De l’autre côté de la grand-route, 2 cyclotouristes suréquipés se sont arrêtés, les premiers que je rencontre, je ne peux pas ne pas traverser! Ils viennent de Vancouver et se font un tour de 2 semaines dans la région Rocheuses-Okanagan… Une petite photo souvenir, je profite de l’occasion pour me débarrasser d’une carte de visite supplémentaire, et on repart, chacun de son côté.

20 minutes plus tard, le sommet de la Predator Hill est déjà derrière, easy game, et je me prépare à entamer une descente en roue libre sur Vernon. La ville est calme, très calme, presque déserte. Aucun camping à moins de 20km, ni d’auberge de jeunesse, et il est déjà tard…

Je commence à tourner dans la ville, tente d’accoster l’un ou l’autre, dans le but de trouver une bonne âme pour m’héberger, mais ça marche pas… Puis, après 2h à tourner dans les parcs et les rues, les poulets commencent à avoir des soupçons. Ils m’arrêtent et me demandent ce que je cherche à tourner comme ça, et me font bien comprendre qu’il est hors de question de camper dans le parc. « Don’t even think about it! »

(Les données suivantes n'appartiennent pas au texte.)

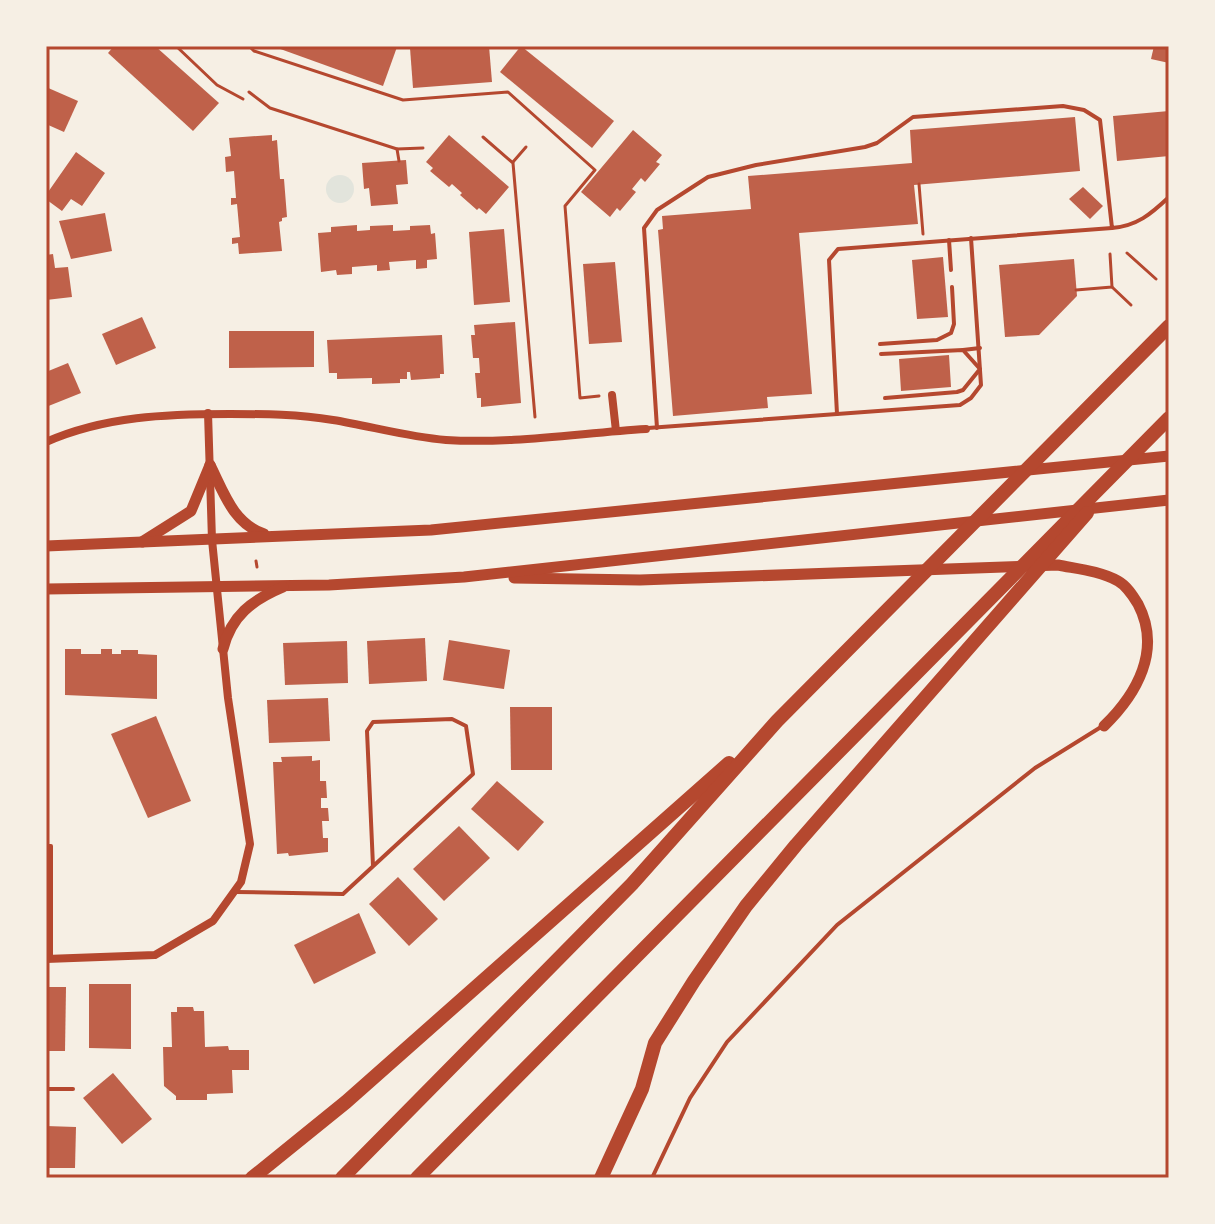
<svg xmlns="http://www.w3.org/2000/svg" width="1215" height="1224" font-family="Raleway,sans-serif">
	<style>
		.green { fill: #e2e4dc }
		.building { fill: #bf614a }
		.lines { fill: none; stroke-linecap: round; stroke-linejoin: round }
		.path { stroke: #b5482f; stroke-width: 3 }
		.service { stroke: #b5482f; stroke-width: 4 }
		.minor { stroke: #b5482f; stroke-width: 8 }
		.secondary { stroke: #b5482f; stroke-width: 11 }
		.motorway { stroke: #b5482f; stroke-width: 14 }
		.neatline { fill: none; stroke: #b5482f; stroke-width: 3 }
	</style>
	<rect width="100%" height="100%" fill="#f6efe4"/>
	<circle class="green" cx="340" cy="189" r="14"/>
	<g class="building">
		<path d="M114,46h41l64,57 -26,28 -85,-78z"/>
		<path d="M272,46h121l4,1 -14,39z"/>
		<path d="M439,46h50l3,36 -79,6 -3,-40z"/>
		<path d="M521,46l93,75 -22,27 -92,-76z"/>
		<path d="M1154,46h15v17l-18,-4z"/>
		<path d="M46,87l32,14 -14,31 -18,-8z"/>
		<path d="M1169,111v45l-52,5 -4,-45z"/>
		<path d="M1075,117l5,54 -166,14 4,39 -119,9 13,161 -45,3 1,11 -95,8 -15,-186 5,-1 -1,-13 89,-7 -3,-33 164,-13 -2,-33z"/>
		<path d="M633,130l29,25 -6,7 4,2 -15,18 -4,-4 -9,11 4,3 -16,19 -3,-3 -7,9 -29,-25z"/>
		<path d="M272,135v6l5,-1 3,39h4l3,38 -5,1v3l-3,1 3,29 -43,3 -1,-11 -6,1v-6l8,-1 -3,-33 -6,1v-7h5l-2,-27 -8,1 -1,-15 6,-1 -2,-18z"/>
		<path d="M449,135l60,52 -23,27 -7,-6 -2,2 -17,-15 2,-2 -10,-9 -3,3 -19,-16 3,-3 -7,-6z"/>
		<path d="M76,152l29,21 -23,33 -11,-7 -9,12 -15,-11 2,-3 -3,-2z"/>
		<path d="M406,160l2,24 -12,1 2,19 -27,2 -2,-18 -5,1 -2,-26z"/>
		<path d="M1083,187l20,19 -13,13 -21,-20z"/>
		<path d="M105,213l7,38 -41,8 -12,-38z"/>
		<path d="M357,225v6l13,-1v-4l23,-1v6l17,-1v-4l20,-1 1,9 4,-1 2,26 -10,1v8l-11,1v-9l-27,2 1,8 -13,1v-6l-25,2v7l-15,1 -1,-5 -15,2 -3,-39 13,-1v-5z"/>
		<path d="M504,229l6,73 -36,3 -5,-73z"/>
		<path d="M53,254l2,14 13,-1 4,30 -26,3v-45z"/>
		<path d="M943,257l5,60 -31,2 -5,-59z"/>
		<path d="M1074,259l3,37 -38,39 -34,2 -6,-72z"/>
		<path d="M615,262l7,80 -33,2 -6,-80z"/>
		<path d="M142,317l14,31 -40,17 -14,-31z"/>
		<path d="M515,322l6,81 -40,4v-9h-4l-2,-25h5l-1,-15h-6l-2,-23h4l-1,-10z"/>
		<path d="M229,331h85v36l-85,1z"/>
		<path d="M442,335l2,39h-4v4l-29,2 -1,-8h-3v7h-7v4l-28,1v-6l-35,1v-6h-8l-2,-33z"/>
		<path d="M949,355l2,32 -50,4 -2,-32z"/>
		<path d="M68,363l13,30 -35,14v-35z"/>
		<path d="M425,638l2,43 -58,3 -2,-43z"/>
		<path d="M449,640l61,10 -6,39 -61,-9z"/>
		<path d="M347,641l1,42 -63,2 -2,-42z"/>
		<path d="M65,649h16v5h20v-5h11v5h9v-4h17v4l19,1v44l-92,-4z"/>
		<path d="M328,698l2,43 -61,2 -2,-43z"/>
		<path d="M510,707h42v63h-41z"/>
		<path d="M156,716l35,85 -43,17 -37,-84z"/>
		<path d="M312,756v5l8,-1v21h6l1,17h-6v10h7l1,13h-7l1,17h5v14l-39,4 -1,-3 -11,1 -4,-92h9l-1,-5z"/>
		<path d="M497,781l47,41 -26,29 -47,-42z"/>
		<path d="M459,826l31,32 -46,43 -31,-32z"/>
		<path d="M398,877l40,42 -29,27 -40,-42z"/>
		<path d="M359,913l17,40 -62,31 -20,-39z"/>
		<path d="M89,984h42v65l-42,-1z"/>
		<path d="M46,987h20l-1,64h-19z"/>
		<path d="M177,1007h16l1,4h10l1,36 23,-1 1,4h20v20h-17l1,23 -26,1v6h-31v-4l-12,-10 -1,-39h9l-1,-35h6z"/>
		<path d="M113,1073l39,46 -30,25 -39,-46z"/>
		<path d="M46,1126l30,1 -1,41h-29z"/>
	</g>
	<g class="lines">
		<g class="path">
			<path d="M176,46l41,39 26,14"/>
			<path d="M249,46l5,5 149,49 105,-8 87,78 -30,36 15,192 19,-2"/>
			<path d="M249,92l21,16 127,41 26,-1"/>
			<path d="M483,137l30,26 22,254"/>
			<path d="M397,149l2,12"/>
			<path d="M513,162l13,-15"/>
			<path d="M919,184l4,50"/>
			<path d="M1127,253l29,26"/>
			<path d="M1112,287l19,18"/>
			<path d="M1076,290l36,-3 -2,-33"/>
			<path d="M256,561l1,6"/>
		</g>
		<g class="service">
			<path d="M949,240l2,30"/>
			<path d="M880,344l57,-4 14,-7 3,-9 -2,-37"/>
			<path d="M963,350l17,-2"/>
			<path d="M881,354l82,-4 17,19 -17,21 -6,2 -72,6"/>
			<path d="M837,414l-8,-154 9,-11 274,-21"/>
			<path d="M648,428l312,-23 11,-7 10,-13 -10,-147"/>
			<path d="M657,428l-13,-200 13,-18 51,-33 48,-12 109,-18 12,-4 36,-26 150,-11 21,4 16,10 12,108c25,-2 39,-14 57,-31"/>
			<path d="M46,846h5v112"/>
			<path d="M236,892l107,2 130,-120 -7,-48 -14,-7 -79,3 -6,9 6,135"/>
			<path d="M46,1089h27"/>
			<path d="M652,1178l38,-80 37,-56 110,-117 198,-157 66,-41"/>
		</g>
		<g class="minor">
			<path d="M612,395l4,36"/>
			<path d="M46,442c59,-26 121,-28 184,-28 35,0 68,0 103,6 37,6 75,17 113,20 66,4 134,-7 200,-11"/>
			<path d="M46,959l109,-4 58,-34 28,-39 9,-38 -22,-146 -16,-158 -4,-127"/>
		</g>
		<g class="secondary">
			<path d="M210,465c14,28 23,58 54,69"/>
			<path d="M142,542l49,-31 19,-46"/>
			<path d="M46,546l385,-16 738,-74"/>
			<path d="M514,578l126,2 418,-15c20,4 42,6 60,16 9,5 15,15 20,23 24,46 -1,90 -34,122"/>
			<path d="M46,589l283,-4 135,-8 705,-77"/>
			<path d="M223,649c8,-33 29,-49 60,-62"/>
		</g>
		<g class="motorway">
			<path d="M252,1178l94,-76 383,-339"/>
			<path d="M342,1178l290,-294 145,-163 392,-395"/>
			<path d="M417,1178l752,-760"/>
			<path d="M601,1178l41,-89 13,-46 39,-62 52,-75 50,-61 291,-332"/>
		</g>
	</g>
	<rect width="1215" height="1224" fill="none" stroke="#f6efe4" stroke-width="96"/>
	<rect x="48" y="48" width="1119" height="1128" class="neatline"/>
</svg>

Bon ok, j’abandonne! Après tout, pourquoi ne pas s’offrir un petit Travelodge, en souvenir du bon vieux temps avec mon père? Le patron est sympa et, en discutant un peu, il me fait 25% sur la chambre. Je m’installe à mon aise, air-co à fond et verre de coca avec glaçons, tout en discutant avec mes voisins de motel qui sont là pour un festival de bateau à rames. Un subway et une bière dans un café naze plus tard, et c’en est assez que pour rentrer m’enfermer dans ma chambre et sombrer jusqu’au lendemain.

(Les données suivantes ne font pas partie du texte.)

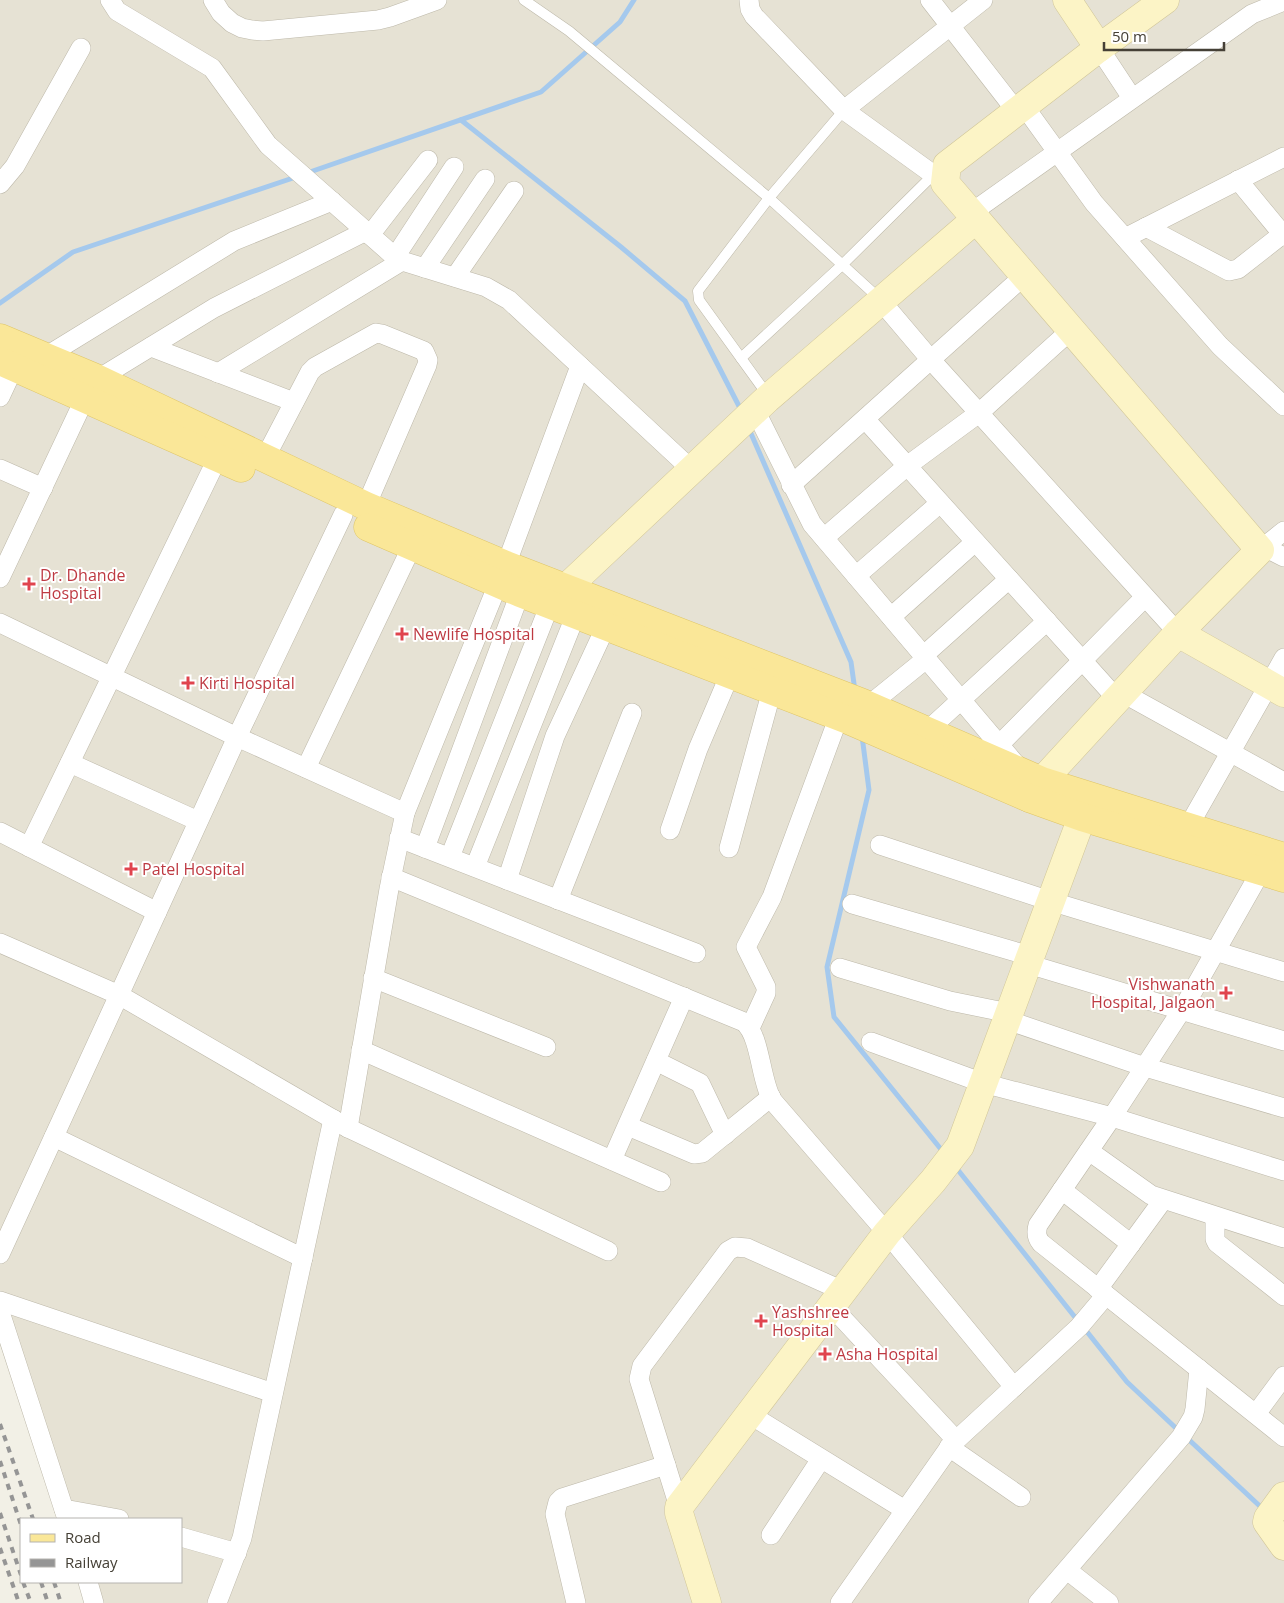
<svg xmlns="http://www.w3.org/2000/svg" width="1284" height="1603" font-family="'Open Sans',sans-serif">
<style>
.residential{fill:#e6e2d4}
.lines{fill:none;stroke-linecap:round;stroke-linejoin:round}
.stream{stroke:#a5c9ed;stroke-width:5}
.lane-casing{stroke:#bdb8a9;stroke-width:11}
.street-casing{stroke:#bdb8a9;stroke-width:20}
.secondary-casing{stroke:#d1c698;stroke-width:29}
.primary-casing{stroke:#dec568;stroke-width:29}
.lane{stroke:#fff;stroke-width:10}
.street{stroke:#fff;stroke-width:19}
.secondary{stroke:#fcf4c6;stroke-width:28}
.primary{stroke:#fae798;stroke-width:28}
.rail{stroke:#959595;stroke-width:4;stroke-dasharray:6 6;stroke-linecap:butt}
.health-dot{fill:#e0444e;stroke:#fff;stroke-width:2}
.labels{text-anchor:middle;stroke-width:4;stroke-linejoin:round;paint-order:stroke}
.health-label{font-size:16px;fill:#be3a42;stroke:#fff;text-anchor:start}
</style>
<rect width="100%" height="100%" fill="#f2f0e6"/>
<polygon class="residential" points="0,0 1284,0 1284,1603 88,1603 80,1582 181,1582 181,1519 59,1519 0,1344"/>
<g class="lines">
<g class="stream">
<polyline points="461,120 621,247 685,301 742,412"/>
<polyline points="307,173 541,92 620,22 634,0"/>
<polyline points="0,303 73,252 296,177"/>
<polyline points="749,429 851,662 855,691"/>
<polyline points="862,736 869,790 827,967 834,1017 944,1153"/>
<polyline points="954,1165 1078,1321"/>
<polyline points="1084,1328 1127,1382 1179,1431"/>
<polyline points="1186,1437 1264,1510"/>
</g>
<defs>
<g id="lane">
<polyline points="524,0 569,31 769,198 881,300"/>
<polyline points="741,358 842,265 933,175"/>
<polyline points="769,397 699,300 698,291 769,198 844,110"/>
</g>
<g id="street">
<polyline points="110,0 117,11 212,68 268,145 395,257 402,261 486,287 509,300 692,470"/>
<polyline points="213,0 221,13 232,23 242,28 252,30 263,31 378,20 390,17 437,0"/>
<polyline points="749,0 750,9 754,16 844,110 945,183"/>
<polyline points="930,0 1017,112"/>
<polyline points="1099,48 1132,98"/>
<polyline points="1024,106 1094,203 1220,346 1284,406"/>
<polyline points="844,110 983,0"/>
<polyline points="1238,180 1284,236"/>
<polyline points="0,184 15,166 81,48"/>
<polyline points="971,213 1252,14 1284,1"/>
<polyline points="1146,227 1229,271 1238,269 1284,233"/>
<polyline points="370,235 428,160"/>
<polyline points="1125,238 1284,157"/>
<polyline points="395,257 454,167"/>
<polyline points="425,268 485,179"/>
<polyline points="455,277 514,191"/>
<polyline points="881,301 931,360 1178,633"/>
<polyline points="151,347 294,402"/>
<polyline points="45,357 234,241 332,201"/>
<polyline points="218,373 402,261"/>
<polyline points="0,397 14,367"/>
<polyline points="755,410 812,524 1018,767"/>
<polyline points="865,419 1117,699"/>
<polyline points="265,458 310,372 315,367 376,333 382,334 424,351 428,360 427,365 366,506"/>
<polyline points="0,469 43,488"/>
<polyline points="791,485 1025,275"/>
<polyline points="343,515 237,737 119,995 348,1128 389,889 405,813 498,584"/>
<polyline points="824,538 907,466 979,413 1071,330"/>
<polyline points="1264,547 1284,557"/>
<polyline points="1260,550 1284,531"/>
<polyline points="506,565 580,366"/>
<polyline points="856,576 940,503"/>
<polyline points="0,578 85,398 98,379 214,308 366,231"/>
<polyline points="891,617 975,542"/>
<polyline points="0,623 237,737 405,813"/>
<polyline points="923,656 1009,579"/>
<polyline points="1123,693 1284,782"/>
<polyline points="868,706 926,659"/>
<polyline points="927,731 1047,621"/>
<polyline points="999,745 1145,597"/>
<polyline points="70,763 198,821"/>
<polyline points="306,768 412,546"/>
<polyline points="1188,827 1284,658"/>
<polyline points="670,830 698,749 730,674"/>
<polyline points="0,832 157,912"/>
<polyline points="399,838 696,953"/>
<polyline points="880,845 1050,901 1284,972"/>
<polyline points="29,847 218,457"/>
<polyline points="425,848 520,593"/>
<polyline points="729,848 772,690"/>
<polyline points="450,857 550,604"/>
<polyline points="475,867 576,614"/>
<path d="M1261 871 1185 1005 1112 1117 1038 1225C1036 1232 1036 1237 1041 1243L1284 1437"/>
<path d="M391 877 744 1022C761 1037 760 1079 772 1100L887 1233 1014 1387"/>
<polyline points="507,880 555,736 606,626"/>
<polyline points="558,900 632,713"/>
<polyline points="852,904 1030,956"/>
<polyline points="0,943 119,995 0,1254"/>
<polyline points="1028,964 1284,1041"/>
<polyline points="840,968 950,1001 1009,1013"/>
<polyline points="373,978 546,1047"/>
<polyline points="1007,1020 1145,1067 1284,1108"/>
<polyline points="750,1028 766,993 766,987 746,947 772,897 839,716"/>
<polyline points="871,1042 983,1083 1112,1117 1284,1171"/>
<polyline points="361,1050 661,1182"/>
<polyline points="656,1061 700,1083 725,1135"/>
<polyline points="628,1126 694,1154 702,1153 771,1097"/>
<polyline points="348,1128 608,1251"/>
<polyline points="54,1137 303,1258"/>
<polyline points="1089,1151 1151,1195 1284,1238"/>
<polyline points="612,1160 684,997"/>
<polyline points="1062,1190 1131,1244"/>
<polyline points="1215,1217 1215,1239 1217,1243 1284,1296"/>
<polyline points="1098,1289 1163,1200"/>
<polyline points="0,1301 273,1393"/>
<polyline points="831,1306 956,1440"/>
<polyline points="0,1312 67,1519"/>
<polyline points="749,1414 905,1510"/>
<polyline points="1256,1414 1284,1376"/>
<polyline points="949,1447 1021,1497"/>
<polyline points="679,1507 639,1379 642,1366 728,1251 735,1247 747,1248 843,1291"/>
<polyline points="64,1509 119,1519"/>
<polyline points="771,1535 821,1459"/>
<polyline points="181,1537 237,1553"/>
<polyline points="1067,1570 1109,1603"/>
<polyline points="88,1582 94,1603"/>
<polyline points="217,1603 242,1538 333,1119"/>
<polyline points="576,1603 555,1514 558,1502 562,1498 666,1465"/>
<polyline points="840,1603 951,1445 1079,1327 1106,1295"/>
<polyline points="1038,1603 1181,1437 1193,1417 1195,1409 1199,1369"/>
</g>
<g id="secondary">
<polyline points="1067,0 1099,48"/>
<polyline points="976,219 1260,550 1178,633 1042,781 1029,798"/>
<polyline points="550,603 767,399 976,219 945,183 947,165 1099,48 1165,0"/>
<polyline points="1178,633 1284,693"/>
<polyline points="1284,1496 1268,1518 1267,1522 1284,1546"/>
<polyline points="707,1603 679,1513 679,1507 887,1233 933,1181 960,1146 1082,817"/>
</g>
<g id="primary">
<polyline points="0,338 98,379 366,506 506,565 863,703 1042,781 1284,857"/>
<polyline points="0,361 241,468"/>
<polyline points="368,527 520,593 848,720 1029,798 1082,817 1284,878"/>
</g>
</defs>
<use href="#lane" class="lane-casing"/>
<use href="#street" class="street-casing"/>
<use href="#secondary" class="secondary-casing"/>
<use href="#primary" class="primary-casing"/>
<use href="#lane" class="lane"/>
<use href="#street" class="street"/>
<use href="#secondary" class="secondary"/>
<use href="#primary" class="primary"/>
<g class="rail">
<polyline points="0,1424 33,1519"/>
<polyline points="0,1461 21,1525"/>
<polyline points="0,1513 21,1575"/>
<polyline points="0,1548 19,1603"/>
<polyline points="23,1582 31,1603"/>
<polyline points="41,1582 48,1603"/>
<polyline points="54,1582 61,1603"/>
</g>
</g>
<g class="health-dot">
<path d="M26.5 576.5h5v5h5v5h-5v5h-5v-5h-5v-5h5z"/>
<path d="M399.5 626.5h5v5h5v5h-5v5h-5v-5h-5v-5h5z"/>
<path d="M185.5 675.5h5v5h5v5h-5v5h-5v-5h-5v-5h5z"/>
<path d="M128.5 861.5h5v5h5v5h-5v5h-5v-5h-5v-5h5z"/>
<path d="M1223.5 985.5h5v5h5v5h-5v5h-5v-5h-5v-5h5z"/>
<path d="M758.5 1313.5h5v5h5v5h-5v5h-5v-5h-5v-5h5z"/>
<path d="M822.5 1346.5h5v5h5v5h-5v5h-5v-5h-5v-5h5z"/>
</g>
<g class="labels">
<g class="health-label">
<text x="40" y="581">Dr. Dhande<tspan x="40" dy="18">Hospital</tspan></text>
<text x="413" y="640">Newlife Hospital</text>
<text x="199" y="689">Kirti Hospital</text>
<text x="142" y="875">Patel Hospital</text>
<text x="1215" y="990" text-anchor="end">Vishwanath<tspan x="1215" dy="18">Hospital, Jalgaon</tspan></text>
<text x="772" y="1318">Yashshree<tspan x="772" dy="18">Hospital</tspan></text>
<text x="836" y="1360">Asha Hospital</text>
</g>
</g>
<rect x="20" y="1518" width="162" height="65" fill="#ffffff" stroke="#b5b3af"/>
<rect x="30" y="1534" width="25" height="8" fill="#fae798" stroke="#b5b3af"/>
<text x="65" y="1543" font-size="15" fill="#454036">Road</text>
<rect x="30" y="1559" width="25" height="8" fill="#959595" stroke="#b5b3af"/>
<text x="65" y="1568" font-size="15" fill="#454036">Railway</text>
<path d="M1104 42v8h120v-8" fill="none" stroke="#454036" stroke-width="2.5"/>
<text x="1112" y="42" font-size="15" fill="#454036" stroke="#ffffff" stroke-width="4" paint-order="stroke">50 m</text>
</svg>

3 réflexions au sujet de « Kelowna – Vernon (65km) »

  1. Hello man,
    Heureux de pouvoir lire tes nouvelles aventures, cela nous fait voyager nous aussi. Tu as vraiment de la chance de pouvoir faire cela…
    A bientôt.

  2. Bonjour Mr de Saint Exupéry,

    Note que finalement tu n’es pas seul à faire ce tour à vélo. On est tous à pédaler chaque matin derrière toi vers la nouvelle étape.

    En tout cas avoir de tes nouvelles me fait bien plaisir. Je suis un lecteur assidu !

    Un habitant du Tyrol

    PS:Au fait tu ne sais pas où tu as mis la matrice reverse profiler (le fichier bin) :–)?